The moratorium was extended last week from 30 days to six months pending the outcome of an investigation into what caused an oil rig operated by BP to explode and sink last month.

The ban requires all Gulf wells in more than 500 feet of water to shut down, and also prevents permits from being issued for any new deepwater drilling.

However, there are 4,515 shallow-water wells in the Gulf that will not be affected, according to the Louisiana Mid-Continent Oil and Gas Association (LMOGA)...

...According to the LMOGA, roughly 33 floating drilling rigs in the Gulf will be idled as a result of the ban. Jindal said 22 of those deepwater rigs are off the coast of Louisiana.

And the group estimates that as many as 1,400 jobs are at risk for each of the 33 idled rigs.

Those jobs pay an average of $1,804 per week, which means the potential for lost wages for all 33 rigs could be as much as $330 million per month, LMOGA said.
Comment: I understand that people are upset about this horrible spill that continues unabated as I write this, but there is already a strong indication coming from the Obama administration to curtail or prevent future off-shore drilling. Some of this is to appease the radical "greenies" in the Democratic party but also to look like he is being tough on BP and Big Oil. Less drilling for our resources means less American jobs and less tax revenue. It also means more reliance on foreign sources for a product that, despite what "greenies" tell us, we will continue to use and need for decades to come.

Tuesday, June 1, 2010

Obama's Katrina?

This piece by Charles Krauthammer on the BP oil spill is too good to go unmentioned:

Here's my question: Why were we drilling in 5,000 feet of water in the first place?

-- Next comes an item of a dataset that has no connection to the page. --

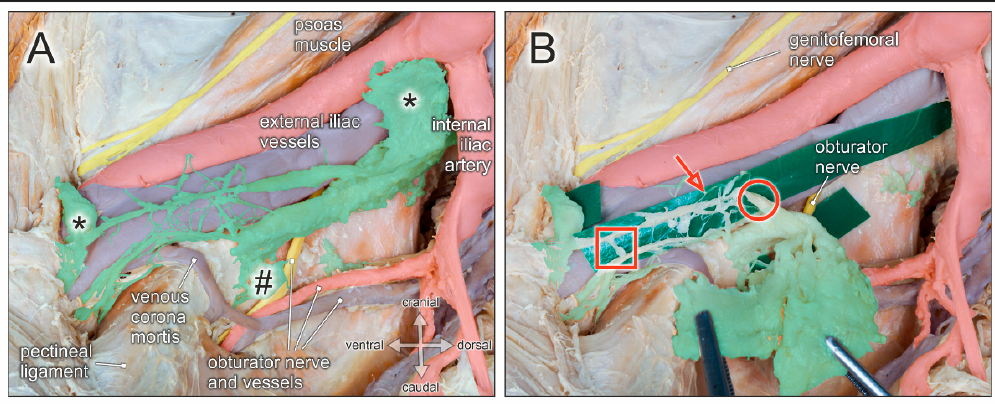
Figure 7. Lymph nodes and lymphatic vessels of the pelvic sidewall. Medial view of a right male hemipelvis. Pelvic organs, their blood vessels and autonomic nerves are shifted to the contralateral side; fatty tissue is removed. ( A ) External iliac lymph nodes (asterisks), obturator lymph nodes (hashtag), and interconnecting lymphatic vessels are highlighted (green). The obturator nerve is partly concealed by lymphatic tissue in the obturator fossa. Venous corona mortis is discernible. ( B ) The lymphatic tissue is partly pulled out of the obturator fossa en bloc (forceps). Green plastic strips are inserted to expose the morphological features of lymphatic vessels arranged in finely meshed networks extending between lymph nodes. Lymphatic vessels are of small (red arrow) and large (red circle) diameters, with rope ladder-like ramifications (red square), and susceptible to mechanical damage due to their thin walls.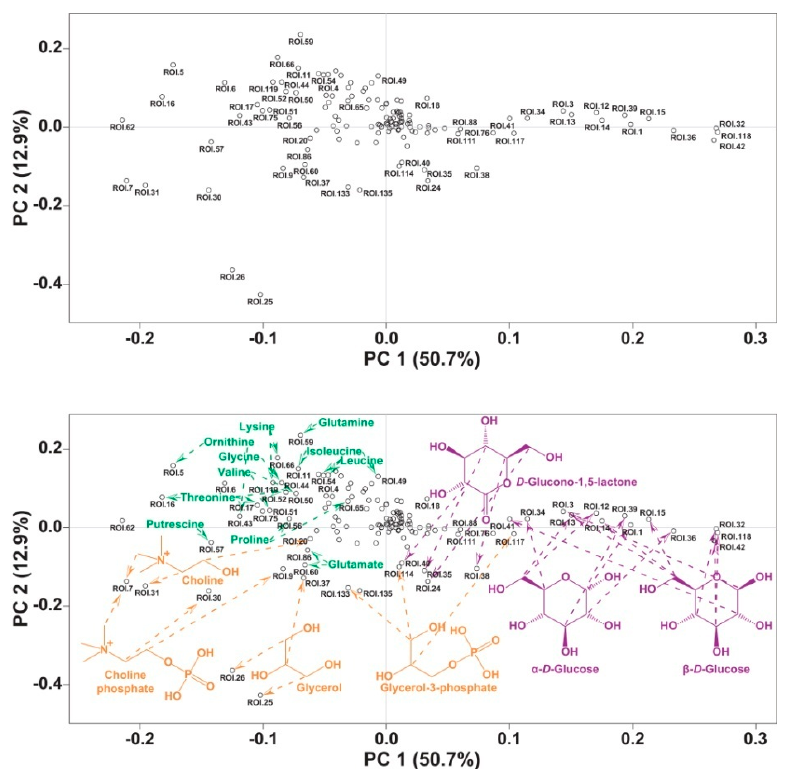
Figure 3. PCA-loading plot of 1 H- 13 C HSQC ROIs. Upper panel: Raw loadings chart; Lower panel: structures of identified metabolites were added. Notice that in several cases a single metabolite produced multiple ROIs.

Many reasons, but this one goes unmentioned: Environmental chic has driven us out there. As production from the shallower Gulf of Mexico wells declines, we go deep (1,000 feet and more) and ultra deep (5,000 feet and more), in part because environmentalists have succeeded in rendering the Pacific and nearly all the Atlantic coast off-limits to oil production. (President Obama's tentative, selective opening of some Atlantic and offshore Alaska sites is now dead.) And of course, in the safest of all places, on land, we've had a 30-year ban on drilling in the Arctic National Wildlife Refuge.

So we go deep, ultra deep -- to such a technological frontier that no precedent exists for the April 20 blowout in the Gulf of Mexico...

...Federal officials who rage against BP would like to deflect attention from their own role in this disaster. Interior Secretary Ken Salazar, whose department's laxity in environmental permitting and safety oversight renders it among the many bearing responsibility, expresses outrage at BP's inability to stop the leak, and even threatens to "push them out of the way."

"To replace them with what?" asked the estimable, admirably candid Coast Guard Adm. Thad Allen, the national incident commander. No one has the assets and expertise of BP. The federal government can fight wars, conduct a census and hand out billions in earmarks, but it has not a clue how to cap a one-mile-deep out-of-control oil well.


Tuesday, May 25, 2010

The problem with regulation

Can you say regulatory capture? Economists have been studying this phenomenon for decades but some people simply are not convinced that it really does happen.